■ **Task description**: Return every line from the records below with the string "macros".

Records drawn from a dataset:
+--

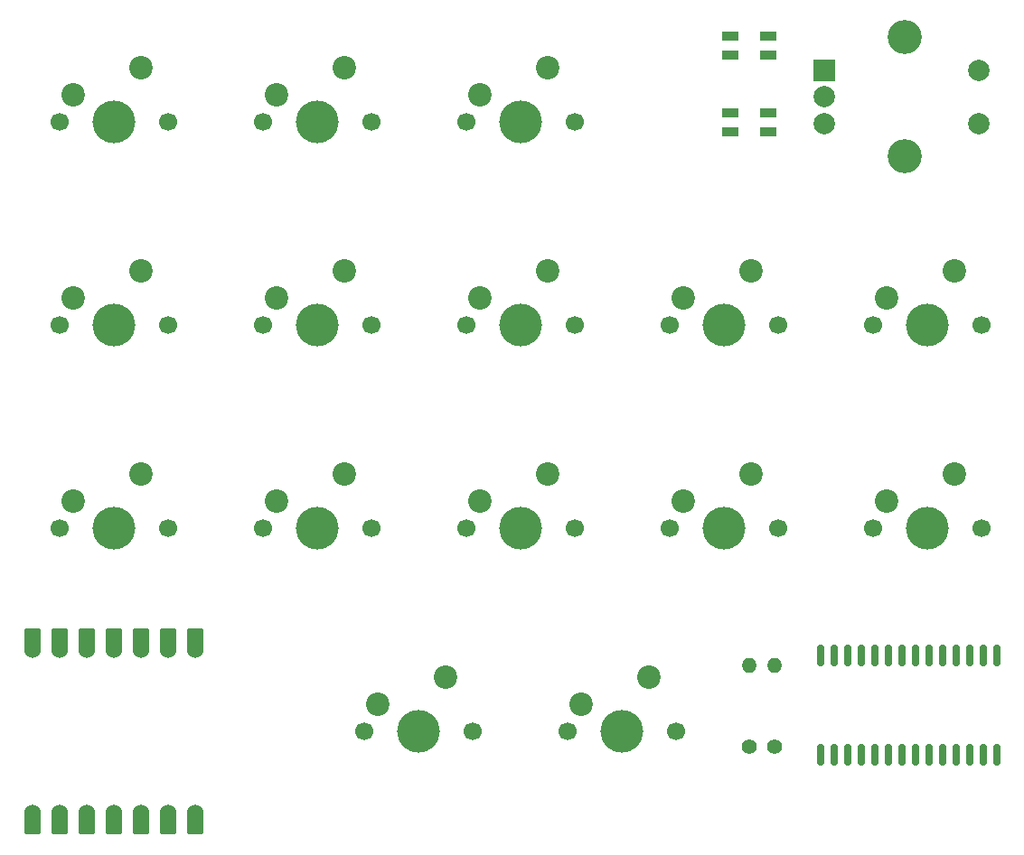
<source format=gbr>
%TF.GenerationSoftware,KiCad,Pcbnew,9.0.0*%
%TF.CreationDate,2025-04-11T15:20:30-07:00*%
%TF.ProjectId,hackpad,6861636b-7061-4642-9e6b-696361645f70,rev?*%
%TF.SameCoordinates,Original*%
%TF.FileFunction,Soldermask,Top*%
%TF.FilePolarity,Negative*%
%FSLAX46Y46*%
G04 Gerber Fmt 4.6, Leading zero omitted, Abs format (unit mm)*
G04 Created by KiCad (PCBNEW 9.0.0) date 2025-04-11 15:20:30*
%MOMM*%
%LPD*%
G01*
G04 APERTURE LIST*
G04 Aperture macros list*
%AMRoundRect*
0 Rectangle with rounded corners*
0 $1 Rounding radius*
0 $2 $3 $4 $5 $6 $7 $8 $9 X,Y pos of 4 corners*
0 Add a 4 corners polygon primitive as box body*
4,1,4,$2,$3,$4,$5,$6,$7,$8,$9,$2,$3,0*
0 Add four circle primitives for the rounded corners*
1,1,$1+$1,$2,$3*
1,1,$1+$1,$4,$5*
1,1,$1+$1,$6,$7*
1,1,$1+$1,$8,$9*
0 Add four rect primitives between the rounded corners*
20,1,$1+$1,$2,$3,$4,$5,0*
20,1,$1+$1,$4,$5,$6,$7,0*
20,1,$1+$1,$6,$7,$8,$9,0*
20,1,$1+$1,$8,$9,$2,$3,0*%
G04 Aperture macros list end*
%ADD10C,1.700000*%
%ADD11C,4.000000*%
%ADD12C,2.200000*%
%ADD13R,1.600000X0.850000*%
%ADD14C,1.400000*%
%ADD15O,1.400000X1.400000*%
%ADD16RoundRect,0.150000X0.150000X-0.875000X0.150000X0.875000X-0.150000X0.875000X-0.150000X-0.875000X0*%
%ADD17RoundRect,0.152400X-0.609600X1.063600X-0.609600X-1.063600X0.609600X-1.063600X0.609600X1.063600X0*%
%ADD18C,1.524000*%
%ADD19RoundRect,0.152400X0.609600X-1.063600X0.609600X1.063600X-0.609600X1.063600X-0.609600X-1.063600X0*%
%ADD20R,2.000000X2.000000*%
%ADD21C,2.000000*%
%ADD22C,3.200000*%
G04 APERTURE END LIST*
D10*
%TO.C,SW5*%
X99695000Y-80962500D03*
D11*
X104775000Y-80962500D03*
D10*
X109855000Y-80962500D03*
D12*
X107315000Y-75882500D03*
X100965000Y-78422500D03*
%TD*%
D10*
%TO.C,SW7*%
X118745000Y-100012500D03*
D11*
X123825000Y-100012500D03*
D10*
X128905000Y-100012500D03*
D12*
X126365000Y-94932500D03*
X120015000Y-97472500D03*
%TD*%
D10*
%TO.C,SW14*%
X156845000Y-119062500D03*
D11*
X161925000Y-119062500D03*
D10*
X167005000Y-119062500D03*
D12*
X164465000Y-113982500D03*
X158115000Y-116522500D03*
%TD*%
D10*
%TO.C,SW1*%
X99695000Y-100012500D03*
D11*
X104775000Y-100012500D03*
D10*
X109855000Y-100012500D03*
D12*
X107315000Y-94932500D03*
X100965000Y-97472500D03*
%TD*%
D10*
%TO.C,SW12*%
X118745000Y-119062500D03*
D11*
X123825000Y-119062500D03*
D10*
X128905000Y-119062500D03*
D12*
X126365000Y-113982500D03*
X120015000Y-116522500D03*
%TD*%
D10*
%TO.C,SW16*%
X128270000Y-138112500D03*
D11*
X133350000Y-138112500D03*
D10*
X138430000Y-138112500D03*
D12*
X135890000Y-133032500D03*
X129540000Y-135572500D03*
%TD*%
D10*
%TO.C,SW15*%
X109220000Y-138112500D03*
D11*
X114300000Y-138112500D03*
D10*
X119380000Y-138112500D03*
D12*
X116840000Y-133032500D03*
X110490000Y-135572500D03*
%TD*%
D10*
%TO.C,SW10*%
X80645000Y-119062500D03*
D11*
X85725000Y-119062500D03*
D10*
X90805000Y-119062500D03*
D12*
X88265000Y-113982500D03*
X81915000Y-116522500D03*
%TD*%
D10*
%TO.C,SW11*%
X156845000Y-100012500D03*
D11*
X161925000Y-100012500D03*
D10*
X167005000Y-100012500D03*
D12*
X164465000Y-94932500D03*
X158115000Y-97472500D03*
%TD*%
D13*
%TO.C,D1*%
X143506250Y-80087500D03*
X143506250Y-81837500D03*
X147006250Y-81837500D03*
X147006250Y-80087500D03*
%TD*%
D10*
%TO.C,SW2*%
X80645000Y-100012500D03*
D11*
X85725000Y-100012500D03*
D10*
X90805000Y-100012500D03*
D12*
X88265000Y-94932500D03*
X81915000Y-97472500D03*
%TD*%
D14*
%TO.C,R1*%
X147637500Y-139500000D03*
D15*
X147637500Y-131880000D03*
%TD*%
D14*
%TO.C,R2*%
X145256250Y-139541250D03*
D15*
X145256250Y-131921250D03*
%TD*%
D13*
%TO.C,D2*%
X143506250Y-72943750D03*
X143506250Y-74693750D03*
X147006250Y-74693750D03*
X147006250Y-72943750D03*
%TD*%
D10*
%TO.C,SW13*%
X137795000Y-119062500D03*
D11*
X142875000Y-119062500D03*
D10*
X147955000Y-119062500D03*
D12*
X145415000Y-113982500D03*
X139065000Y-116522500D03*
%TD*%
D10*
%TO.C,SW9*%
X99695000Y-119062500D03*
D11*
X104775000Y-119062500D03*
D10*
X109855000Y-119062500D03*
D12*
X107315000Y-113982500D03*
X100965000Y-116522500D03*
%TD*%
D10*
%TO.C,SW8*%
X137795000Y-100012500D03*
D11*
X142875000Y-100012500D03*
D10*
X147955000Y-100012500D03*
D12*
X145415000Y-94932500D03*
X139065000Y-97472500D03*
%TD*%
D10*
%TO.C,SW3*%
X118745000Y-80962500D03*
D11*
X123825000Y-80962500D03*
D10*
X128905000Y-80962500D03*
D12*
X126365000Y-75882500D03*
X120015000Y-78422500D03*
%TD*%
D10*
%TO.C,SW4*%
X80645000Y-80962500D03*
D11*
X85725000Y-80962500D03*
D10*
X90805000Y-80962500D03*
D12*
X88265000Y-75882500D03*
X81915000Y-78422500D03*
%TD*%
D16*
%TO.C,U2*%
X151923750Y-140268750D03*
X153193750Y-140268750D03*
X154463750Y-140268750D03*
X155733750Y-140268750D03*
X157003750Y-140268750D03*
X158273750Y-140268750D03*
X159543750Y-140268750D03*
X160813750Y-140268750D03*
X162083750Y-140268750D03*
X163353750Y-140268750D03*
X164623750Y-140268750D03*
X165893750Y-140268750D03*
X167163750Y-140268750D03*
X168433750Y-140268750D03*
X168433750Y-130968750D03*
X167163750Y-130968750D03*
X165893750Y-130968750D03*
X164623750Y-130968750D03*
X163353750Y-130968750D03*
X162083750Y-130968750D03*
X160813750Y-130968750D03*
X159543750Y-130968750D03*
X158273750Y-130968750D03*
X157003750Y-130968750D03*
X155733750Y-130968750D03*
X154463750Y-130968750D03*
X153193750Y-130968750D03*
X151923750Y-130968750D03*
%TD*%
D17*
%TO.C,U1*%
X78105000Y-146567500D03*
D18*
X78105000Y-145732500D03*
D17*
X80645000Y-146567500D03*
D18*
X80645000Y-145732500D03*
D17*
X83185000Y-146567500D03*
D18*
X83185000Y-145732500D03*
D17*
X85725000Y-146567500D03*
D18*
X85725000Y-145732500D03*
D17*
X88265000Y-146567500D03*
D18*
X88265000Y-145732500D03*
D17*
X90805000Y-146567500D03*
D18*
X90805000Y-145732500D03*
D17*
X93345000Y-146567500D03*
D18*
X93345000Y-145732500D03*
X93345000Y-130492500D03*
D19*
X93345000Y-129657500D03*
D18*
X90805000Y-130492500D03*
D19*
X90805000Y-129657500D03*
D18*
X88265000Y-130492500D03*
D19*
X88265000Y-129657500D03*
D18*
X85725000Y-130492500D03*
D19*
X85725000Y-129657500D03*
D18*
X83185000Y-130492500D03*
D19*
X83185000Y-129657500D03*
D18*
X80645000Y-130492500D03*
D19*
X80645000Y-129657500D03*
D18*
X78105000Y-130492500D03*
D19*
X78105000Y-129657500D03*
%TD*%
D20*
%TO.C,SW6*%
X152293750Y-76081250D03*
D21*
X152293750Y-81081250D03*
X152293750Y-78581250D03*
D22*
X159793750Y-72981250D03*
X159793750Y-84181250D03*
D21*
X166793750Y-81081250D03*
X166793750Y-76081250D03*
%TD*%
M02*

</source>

+--

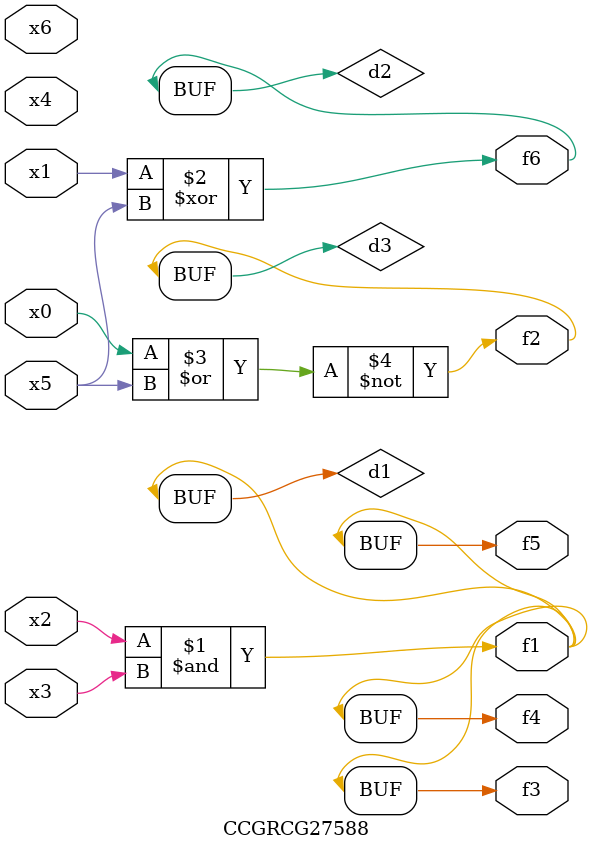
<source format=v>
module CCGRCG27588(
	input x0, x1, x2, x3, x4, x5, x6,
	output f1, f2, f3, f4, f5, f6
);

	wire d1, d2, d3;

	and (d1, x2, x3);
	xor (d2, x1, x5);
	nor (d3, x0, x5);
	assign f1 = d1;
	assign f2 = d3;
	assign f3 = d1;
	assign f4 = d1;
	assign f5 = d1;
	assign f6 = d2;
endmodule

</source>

+--

■ **Answer below**:
G04 Aperture macros list*
G04 Aperture macros list end*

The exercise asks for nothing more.